- **Excerpt**:
** START **
The MR solution in this example is pretty good so fixing errors directly in Coot is realistic. If the MR model was worse quality then an autobuilding software would normally be used first to complete the structure.

2. Starting

2.1. Starting Coot

Open a terminal and type coot. The Coot window should appear. For this to work, the coot executable should be in your path.

The Coot window should look something like this:

Coot Window

At the top of the screen is the menu bar with File, Edit, Calculate etc. Below this is the main toolbar with a button to open the Display Manager. Buttons on the main toolbar can be customised by right clicking on the empty space. On the right is the refinement toolbar with the most widely used model building tools. At the bottom of the window is the status bar, which is used to display messages.

2.2. Opening Files

Files that you want to open in Coot can also be passed as command line arguments:

coot refined_model.pdb refined_mode.mtz
PDB and mmCIF format coordinate files can be opened in this way, as well as MTZ files from programs such as REFMAC where the column labels for the 2mFo-DFc and mFo-DFc maps are known. Instead, we will open our files manually. Choose File / Open Coordinates (you can also click the folder icon in the main toolbar). A file browser will appear. From this you can select a coordinate file, as well choose how to recentre the view and the new molecule. Select refined_model.pdb and click Open.
** END **
- **Problems to work on**:
A. In the Coot tutorial excerpt, where in the Coot window is the refinement toolbar?
B. Repeat the passage of the Coot tutorial excerpt starting with "Files that you" and going on through "and click Open.".

- **Data shown**:
** START **
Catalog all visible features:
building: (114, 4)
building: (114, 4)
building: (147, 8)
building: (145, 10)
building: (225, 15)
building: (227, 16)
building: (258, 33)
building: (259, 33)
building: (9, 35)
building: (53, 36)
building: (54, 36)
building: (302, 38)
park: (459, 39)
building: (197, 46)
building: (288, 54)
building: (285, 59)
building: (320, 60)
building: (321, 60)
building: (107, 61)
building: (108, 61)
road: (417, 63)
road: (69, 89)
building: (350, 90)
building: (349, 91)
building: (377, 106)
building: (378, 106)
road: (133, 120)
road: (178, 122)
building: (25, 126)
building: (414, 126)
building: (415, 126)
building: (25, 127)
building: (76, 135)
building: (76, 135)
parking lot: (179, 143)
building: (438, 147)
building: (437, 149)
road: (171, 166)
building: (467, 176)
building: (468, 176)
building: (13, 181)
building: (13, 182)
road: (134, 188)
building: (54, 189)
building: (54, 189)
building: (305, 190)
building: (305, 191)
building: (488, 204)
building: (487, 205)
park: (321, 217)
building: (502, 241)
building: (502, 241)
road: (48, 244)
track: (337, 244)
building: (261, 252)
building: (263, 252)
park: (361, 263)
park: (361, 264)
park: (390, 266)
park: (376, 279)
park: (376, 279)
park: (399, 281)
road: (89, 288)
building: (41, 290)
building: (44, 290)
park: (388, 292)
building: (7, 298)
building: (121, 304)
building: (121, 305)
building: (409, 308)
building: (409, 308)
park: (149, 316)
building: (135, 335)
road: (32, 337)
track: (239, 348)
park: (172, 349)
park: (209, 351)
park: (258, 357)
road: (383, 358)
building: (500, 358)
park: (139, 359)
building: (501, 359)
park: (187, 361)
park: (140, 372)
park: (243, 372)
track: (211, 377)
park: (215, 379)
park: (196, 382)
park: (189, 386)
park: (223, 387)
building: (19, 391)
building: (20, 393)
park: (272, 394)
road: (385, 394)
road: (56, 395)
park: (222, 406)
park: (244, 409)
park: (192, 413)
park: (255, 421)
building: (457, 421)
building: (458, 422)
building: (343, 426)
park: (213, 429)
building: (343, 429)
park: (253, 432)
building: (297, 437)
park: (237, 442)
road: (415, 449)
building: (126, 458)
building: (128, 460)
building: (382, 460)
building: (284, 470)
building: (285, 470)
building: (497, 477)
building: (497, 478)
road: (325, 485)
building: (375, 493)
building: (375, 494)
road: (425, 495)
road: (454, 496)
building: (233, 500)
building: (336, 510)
** END **
- **Per-task answers**:
A. On the right side of the window.

B.
Files that you want to open in Coot can also be passed as command line arguments:

coot refined_model.pdb refined_mode.mtz
PDB and mmCIF format coordinate files can be opened in this way, as well as MTZ files from programs such as REFMAC where the column labels for the 2mFo-DFc and mFo-DFc maps are known. Instead, we will open our files manually. Choose File / Open Coordinates (you can also click the folder icon in the main toolbar). A file browser will appear. From this you can select a coordinate file, as well choose how to recentre the view and the new molecule. Select refined_model.pdb and click Open.